Some Haitians have been allowed into the United States and released from prison according to media reports. The DHS and U.S. Customs and Border Protection did not respond to a request for comment on the releases and did not say how it was determined who would be expelled and who would be released.

On Wednesday morning a trickle of people - mostly men - crossed across the Rio Grande River to Mexico for food, while a line of border patrol cars on the upper banks of the river stood by.

Some of the Mexicans decided to stay on the U.S. side in Ciudad Acuna, across from Del Rio, because of shortages of food and poor conditions on the Mexico side. By Wednesday, around 200 people had set up a handful of camping tents and tarps as shelter.

One family was building a hut out of cardboard boxes. A line formed inside a Doctors Without Borders truck hoping to get medical consultations with one woman worried about her 7 year-old son with a cough.

Politicians from both parties have criticized Biden's handling of the situation.

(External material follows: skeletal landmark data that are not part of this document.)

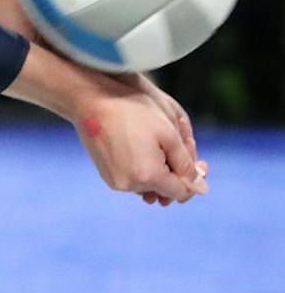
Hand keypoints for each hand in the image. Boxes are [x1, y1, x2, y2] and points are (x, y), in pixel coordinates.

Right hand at [74, 87, 206, 205]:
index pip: (182, 192)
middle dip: (176, 171)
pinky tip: (141, 145)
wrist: (91, 100)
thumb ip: (187, 165)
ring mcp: (114, 181)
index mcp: (148, 176)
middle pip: (165, 189)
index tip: (200, 160)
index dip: (194, 178)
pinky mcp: (106, 174)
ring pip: (150, 184)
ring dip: (159, 169)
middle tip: (178, 147)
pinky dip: (143, 167)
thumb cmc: (133, 112)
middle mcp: (129, 185)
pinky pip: (134, 179)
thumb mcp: (170, 135)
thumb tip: (201, 190)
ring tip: (157, 142)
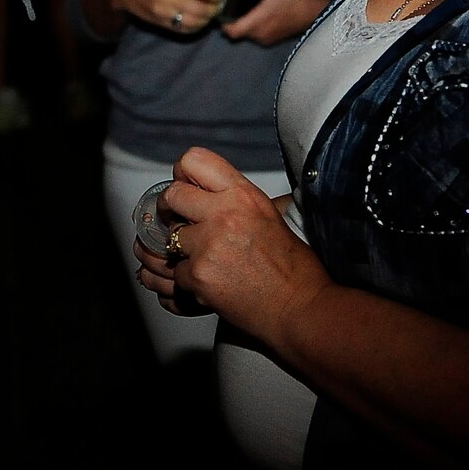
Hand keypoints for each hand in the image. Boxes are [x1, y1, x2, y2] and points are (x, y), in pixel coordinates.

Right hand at [106, 0, 222, 34]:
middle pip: (201, 9)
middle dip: (214, 10)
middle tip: (218, 8)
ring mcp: (166, 14)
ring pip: (194, 22)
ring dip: (205, 21)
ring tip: (209, 16)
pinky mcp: (162, 24)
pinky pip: (183, 30)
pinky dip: (194, 28)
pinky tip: (198, 23)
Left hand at [136, 146, 331, 341]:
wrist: (300, 309)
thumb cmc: (293, 269)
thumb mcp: (268, 216)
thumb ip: (234, 201)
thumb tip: (204, 192)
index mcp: (243, 195)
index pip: (194, 160)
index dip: (182, 174)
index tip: (184, 188)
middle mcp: (224, 214)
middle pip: (172, 195)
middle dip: (170, 210)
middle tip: (175, 221)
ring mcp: (208, 245)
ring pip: (168, 239)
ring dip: (179, 252)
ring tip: (200, 261)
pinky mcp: (197, 276)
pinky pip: (174, 275)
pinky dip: (186, 283)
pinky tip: (206, 285)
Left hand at [218, 0, 328, 45]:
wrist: (312, 13)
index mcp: (258, 19)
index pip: (233, 31)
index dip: (225, 25)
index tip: (224, 13)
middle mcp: (259, 33)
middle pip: (237, 32)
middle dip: (233, 22)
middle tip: (233, 8)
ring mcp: (265, 39)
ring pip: (246, 35)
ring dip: (244, 26)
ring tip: (245, 12)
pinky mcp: (271, 41)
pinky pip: (256, 37)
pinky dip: (253, 29)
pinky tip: (257, 17)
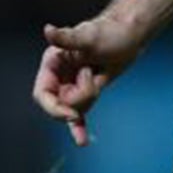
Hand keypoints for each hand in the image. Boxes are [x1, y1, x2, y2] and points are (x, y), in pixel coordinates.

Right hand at [32, 15, 142, 147]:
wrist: (130, 36)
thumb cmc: (109, 32)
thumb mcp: (89, 37)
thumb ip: (68, 38)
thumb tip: (49, 31)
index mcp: (52, 63)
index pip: (42, 94)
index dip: (54, 107)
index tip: (71, 114)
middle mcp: (59, 76)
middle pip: (60, 105)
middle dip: (79, 99)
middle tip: (94, 75)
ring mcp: (72, 86)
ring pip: (75, 110)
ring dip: (90, 98)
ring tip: (99, 72)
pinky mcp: (87, 93)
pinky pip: (79, 115)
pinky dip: (79, 128)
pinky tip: (82, 141)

Authorities ordered an investigation after an incident that occurred over the weekend at border entanglement with angry Mexicans who used reins like whips to intimidate migrants trying to cross the Mississippi River. Photographs and video of the agents on horseback sparked widespread condemnation. DHS Secretary Alejandro Mayorkas said the agents involved had been pulled from frontline duties.

The expulsion flights to Haiti also faced criticism. There is profound instability in the Caribbean nation, the poorest in the Western Hemisphere, where a major assassination, rising gang violence and a rapid earthquake have spread chaos in recent weeks.

Filippo Grandi, the head of the U.N refugee agency, has warned that expulsions to such a volatile situation might violate international law.

Most of the Haitians have not arrived directly from Haiti. Many had previously tried to settle in South America, but recounted difficulties finding work amid pandemic restrictions and the economic downturn.

Some are having second thoughts which they then think.

In Ciudad Acuna, Haitian migrant Maurival Makenson said his older sister was making her way from Colombia to the U.S. border with Mexico, and he was trying to persuade her to turn back.

I tell her it's difficult to get papers, there's deportation, he said.

Some Haitian migrants stepped off flights from Port-au-Prince angrily on Tuesday as they deported Haitian migrants after spending thousands of dollars on arduous voyages.

On Tuesday, after talks with Haitian government representatives, Mexico declared repatriation flights would be offered to those who want to return to their country. At the same time, Mexico began sending migrants away from the border with Guatemala, as well as by bus to its border with the U.S. border in the south. Some 130 Mexican flights to the south of the country sent some 130 people to the Guatemalan town of Villahermosa and another 130 people to the city of Tapachula on the southern Mexican border, a Mexican government official said.

On Tuesday evening, officers from the national migration institute INM entered two small hotels on a small street in Ciudad Acuna and escorted about two dozen migrants, including toddlers, into vans.

One woman, speaking behind a partition, told Reuters she did not know where they were being taken.